Speaking and preaching will only take a congregation so far. Real and sustained progress requires a change in cultures that demand people hide a part of who they are. “We must become congregations in which people are welcome to be their whole selves,” Snell writes. “When we do the work of making our congregations welcoming to those with mental illness, we can live into a vision of the fullness of the body of Christ, accompanying all and excluding none.”

There are several organizations and resources that can help.

The American Psychiatric Association’s Mental Health and Faith Community Partnership offers “Mental Health: A Guide for Faith Leaders” and a companion quick reference guide. Interfaith Network on Mental Illness has produced a video series for clergy and other resources.

Mental Health Ministries offers educational resources, an e-newsletter, and links to denominational and national working group efforts on faith and mental illness.

Pathways to Promise, on whose board I serve, seeks to facilitate the faith community’s work in reaching out to those with mental illness and their families. Through training, consultation, and other resources, Pathways encourages congregations to become supportive and caring communities for those with mental health conditions.

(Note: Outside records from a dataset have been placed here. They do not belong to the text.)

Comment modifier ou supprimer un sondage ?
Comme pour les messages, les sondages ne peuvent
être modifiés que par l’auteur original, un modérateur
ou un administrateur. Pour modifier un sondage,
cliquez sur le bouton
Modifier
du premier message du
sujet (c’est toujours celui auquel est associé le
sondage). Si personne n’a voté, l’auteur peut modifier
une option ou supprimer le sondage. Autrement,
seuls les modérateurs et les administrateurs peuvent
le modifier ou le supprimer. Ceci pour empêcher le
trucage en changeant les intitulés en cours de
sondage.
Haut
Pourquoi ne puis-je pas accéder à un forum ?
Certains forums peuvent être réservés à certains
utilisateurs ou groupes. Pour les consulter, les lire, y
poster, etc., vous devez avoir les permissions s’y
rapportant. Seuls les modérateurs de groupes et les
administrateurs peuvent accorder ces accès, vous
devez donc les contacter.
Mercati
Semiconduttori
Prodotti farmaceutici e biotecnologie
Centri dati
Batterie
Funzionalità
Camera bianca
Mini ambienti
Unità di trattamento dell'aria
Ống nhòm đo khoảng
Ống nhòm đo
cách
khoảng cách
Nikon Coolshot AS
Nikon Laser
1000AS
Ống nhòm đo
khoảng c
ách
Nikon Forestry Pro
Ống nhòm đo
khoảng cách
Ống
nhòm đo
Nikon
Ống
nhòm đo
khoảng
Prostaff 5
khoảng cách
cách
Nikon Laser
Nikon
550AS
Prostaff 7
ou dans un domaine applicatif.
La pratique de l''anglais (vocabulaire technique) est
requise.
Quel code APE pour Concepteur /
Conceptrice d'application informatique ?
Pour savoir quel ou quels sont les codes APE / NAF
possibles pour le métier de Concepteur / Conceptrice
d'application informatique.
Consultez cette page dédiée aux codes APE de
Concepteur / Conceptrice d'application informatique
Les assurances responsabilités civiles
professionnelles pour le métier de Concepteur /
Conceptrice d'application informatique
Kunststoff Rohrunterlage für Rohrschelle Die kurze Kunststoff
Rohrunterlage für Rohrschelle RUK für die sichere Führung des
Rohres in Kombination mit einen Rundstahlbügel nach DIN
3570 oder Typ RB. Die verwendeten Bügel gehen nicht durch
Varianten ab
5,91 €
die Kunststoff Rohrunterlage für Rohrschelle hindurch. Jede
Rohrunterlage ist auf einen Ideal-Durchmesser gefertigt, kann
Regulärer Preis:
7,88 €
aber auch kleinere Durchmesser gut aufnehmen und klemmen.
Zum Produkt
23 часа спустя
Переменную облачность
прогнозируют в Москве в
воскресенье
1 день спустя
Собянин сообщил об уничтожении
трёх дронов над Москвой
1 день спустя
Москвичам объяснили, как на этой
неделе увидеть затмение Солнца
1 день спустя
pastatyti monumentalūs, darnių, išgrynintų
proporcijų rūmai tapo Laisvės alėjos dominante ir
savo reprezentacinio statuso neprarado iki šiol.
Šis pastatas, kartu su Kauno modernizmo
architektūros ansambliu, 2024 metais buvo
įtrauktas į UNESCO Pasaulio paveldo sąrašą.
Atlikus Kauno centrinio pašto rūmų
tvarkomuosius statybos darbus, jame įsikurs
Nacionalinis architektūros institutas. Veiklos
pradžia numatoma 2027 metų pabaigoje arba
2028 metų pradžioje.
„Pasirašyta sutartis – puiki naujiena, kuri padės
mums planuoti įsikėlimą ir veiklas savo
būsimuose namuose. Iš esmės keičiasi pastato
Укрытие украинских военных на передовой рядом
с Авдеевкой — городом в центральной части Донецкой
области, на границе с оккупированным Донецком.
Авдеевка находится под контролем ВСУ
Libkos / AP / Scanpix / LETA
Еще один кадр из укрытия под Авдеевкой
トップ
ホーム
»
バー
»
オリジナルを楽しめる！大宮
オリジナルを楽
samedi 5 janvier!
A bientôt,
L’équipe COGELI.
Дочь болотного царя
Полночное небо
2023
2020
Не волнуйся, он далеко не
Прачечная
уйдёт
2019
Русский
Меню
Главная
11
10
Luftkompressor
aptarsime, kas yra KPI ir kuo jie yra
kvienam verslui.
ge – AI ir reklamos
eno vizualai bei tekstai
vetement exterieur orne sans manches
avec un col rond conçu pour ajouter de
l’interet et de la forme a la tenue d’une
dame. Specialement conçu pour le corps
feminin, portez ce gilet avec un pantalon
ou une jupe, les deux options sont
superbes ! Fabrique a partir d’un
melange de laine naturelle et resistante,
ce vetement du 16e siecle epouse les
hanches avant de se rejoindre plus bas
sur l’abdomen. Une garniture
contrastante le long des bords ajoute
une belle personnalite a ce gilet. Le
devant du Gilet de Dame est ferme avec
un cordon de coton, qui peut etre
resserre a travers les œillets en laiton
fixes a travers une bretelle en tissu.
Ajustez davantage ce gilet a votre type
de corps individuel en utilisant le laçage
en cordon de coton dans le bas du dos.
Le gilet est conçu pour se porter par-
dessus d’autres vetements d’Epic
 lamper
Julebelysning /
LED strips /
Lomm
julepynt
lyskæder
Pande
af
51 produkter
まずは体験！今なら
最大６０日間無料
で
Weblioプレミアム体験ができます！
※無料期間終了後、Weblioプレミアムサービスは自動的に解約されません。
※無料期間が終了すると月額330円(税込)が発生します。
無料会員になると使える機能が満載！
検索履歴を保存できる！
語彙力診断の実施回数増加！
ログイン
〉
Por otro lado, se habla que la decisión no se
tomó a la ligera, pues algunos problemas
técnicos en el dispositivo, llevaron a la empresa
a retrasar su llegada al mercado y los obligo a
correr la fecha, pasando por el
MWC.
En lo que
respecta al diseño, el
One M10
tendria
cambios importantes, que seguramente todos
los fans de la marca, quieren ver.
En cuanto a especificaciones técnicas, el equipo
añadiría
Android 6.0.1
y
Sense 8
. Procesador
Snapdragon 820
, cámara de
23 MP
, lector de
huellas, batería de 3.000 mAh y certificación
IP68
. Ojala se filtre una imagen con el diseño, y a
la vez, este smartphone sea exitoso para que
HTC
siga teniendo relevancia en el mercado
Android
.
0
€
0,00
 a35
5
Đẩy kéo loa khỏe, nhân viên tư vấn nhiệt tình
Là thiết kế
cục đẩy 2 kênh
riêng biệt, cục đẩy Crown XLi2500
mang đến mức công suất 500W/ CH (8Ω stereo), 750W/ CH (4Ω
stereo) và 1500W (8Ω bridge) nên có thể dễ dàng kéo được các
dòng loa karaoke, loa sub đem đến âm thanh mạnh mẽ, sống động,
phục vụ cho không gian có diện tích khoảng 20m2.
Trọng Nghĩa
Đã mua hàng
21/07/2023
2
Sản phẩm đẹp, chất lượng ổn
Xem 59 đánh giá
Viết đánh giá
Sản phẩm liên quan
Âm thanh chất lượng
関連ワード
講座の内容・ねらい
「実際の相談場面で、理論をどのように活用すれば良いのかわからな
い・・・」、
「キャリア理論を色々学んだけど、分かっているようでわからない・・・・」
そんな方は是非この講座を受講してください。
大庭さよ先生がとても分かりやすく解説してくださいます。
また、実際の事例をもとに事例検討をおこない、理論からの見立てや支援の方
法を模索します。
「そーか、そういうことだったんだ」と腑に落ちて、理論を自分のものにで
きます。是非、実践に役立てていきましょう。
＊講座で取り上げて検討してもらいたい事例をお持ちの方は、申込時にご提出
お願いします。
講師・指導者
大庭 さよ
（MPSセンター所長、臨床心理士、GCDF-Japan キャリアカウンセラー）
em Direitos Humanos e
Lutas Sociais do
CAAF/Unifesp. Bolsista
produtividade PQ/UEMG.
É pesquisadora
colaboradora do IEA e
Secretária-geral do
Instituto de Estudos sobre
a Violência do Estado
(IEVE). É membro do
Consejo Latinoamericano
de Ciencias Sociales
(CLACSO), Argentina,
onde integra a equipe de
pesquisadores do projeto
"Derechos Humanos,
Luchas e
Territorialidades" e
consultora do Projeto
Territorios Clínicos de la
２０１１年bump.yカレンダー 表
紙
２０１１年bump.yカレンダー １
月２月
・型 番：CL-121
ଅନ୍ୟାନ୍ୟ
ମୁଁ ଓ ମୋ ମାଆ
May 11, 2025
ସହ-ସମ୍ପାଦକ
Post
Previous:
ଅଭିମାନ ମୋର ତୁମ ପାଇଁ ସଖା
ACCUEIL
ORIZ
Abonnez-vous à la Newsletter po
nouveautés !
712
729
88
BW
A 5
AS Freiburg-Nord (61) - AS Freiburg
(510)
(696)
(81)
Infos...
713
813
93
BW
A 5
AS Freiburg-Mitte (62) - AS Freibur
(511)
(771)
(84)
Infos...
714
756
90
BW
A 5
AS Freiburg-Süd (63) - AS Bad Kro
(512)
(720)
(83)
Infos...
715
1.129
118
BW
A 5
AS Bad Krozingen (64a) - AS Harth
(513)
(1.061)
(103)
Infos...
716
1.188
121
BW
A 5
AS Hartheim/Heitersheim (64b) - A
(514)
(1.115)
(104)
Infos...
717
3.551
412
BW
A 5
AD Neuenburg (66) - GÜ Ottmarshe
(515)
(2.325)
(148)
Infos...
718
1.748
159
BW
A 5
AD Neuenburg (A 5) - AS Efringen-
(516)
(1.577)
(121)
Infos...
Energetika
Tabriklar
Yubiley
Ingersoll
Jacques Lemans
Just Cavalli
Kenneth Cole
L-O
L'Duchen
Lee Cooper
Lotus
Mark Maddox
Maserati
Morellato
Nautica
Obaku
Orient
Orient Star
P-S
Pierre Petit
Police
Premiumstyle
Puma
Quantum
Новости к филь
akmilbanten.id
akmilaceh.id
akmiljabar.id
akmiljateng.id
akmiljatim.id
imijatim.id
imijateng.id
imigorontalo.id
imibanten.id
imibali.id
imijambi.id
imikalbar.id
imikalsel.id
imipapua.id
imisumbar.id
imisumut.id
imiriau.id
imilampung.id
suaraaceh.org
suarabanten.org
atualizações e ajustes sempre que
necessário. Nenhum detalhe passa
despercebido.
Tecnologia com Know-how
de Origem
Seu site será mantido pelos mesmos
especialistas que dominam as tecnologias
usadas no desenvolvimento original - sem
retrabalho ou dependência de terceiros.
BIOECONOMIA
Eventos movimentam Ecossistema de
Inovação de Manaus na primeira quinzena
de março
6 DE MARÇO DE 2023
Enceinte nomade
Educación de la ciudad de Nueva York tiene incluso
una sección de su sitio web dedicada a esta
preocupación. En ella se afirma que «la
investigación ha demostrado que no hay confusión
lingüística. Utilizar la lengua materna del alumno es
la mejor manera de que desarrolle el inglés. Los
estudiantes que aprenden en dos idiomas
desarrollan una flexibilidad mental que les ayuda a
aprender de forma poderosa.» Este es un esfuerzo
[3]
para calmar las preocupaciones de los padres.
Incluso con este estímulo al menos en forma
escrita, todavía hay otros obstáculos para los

Only a few weeks removed from having been hospitalized for depression, Michael Gerson, a Washington Post columnist and former aide and speechwriter to President George W. Bush, spoke eloquently about the depths he had plumbed and about “the experience of transcendence we cannot explain, or explain away.”

Towards the end of the sermon, he noted that, “Many, understandably, pray for a strength they do not possess. But God’s promise is somewhat different: That even when strength fails, there is perseverance. And when perseverance fails, there is hope. And even when hope fails, there is love. And love never fails.”

That’s a message we can embrace and extend to all, including those living with mental health conditions and their families. In so doing, we will help reduce stigma and increase the number of those receiving appropriate care.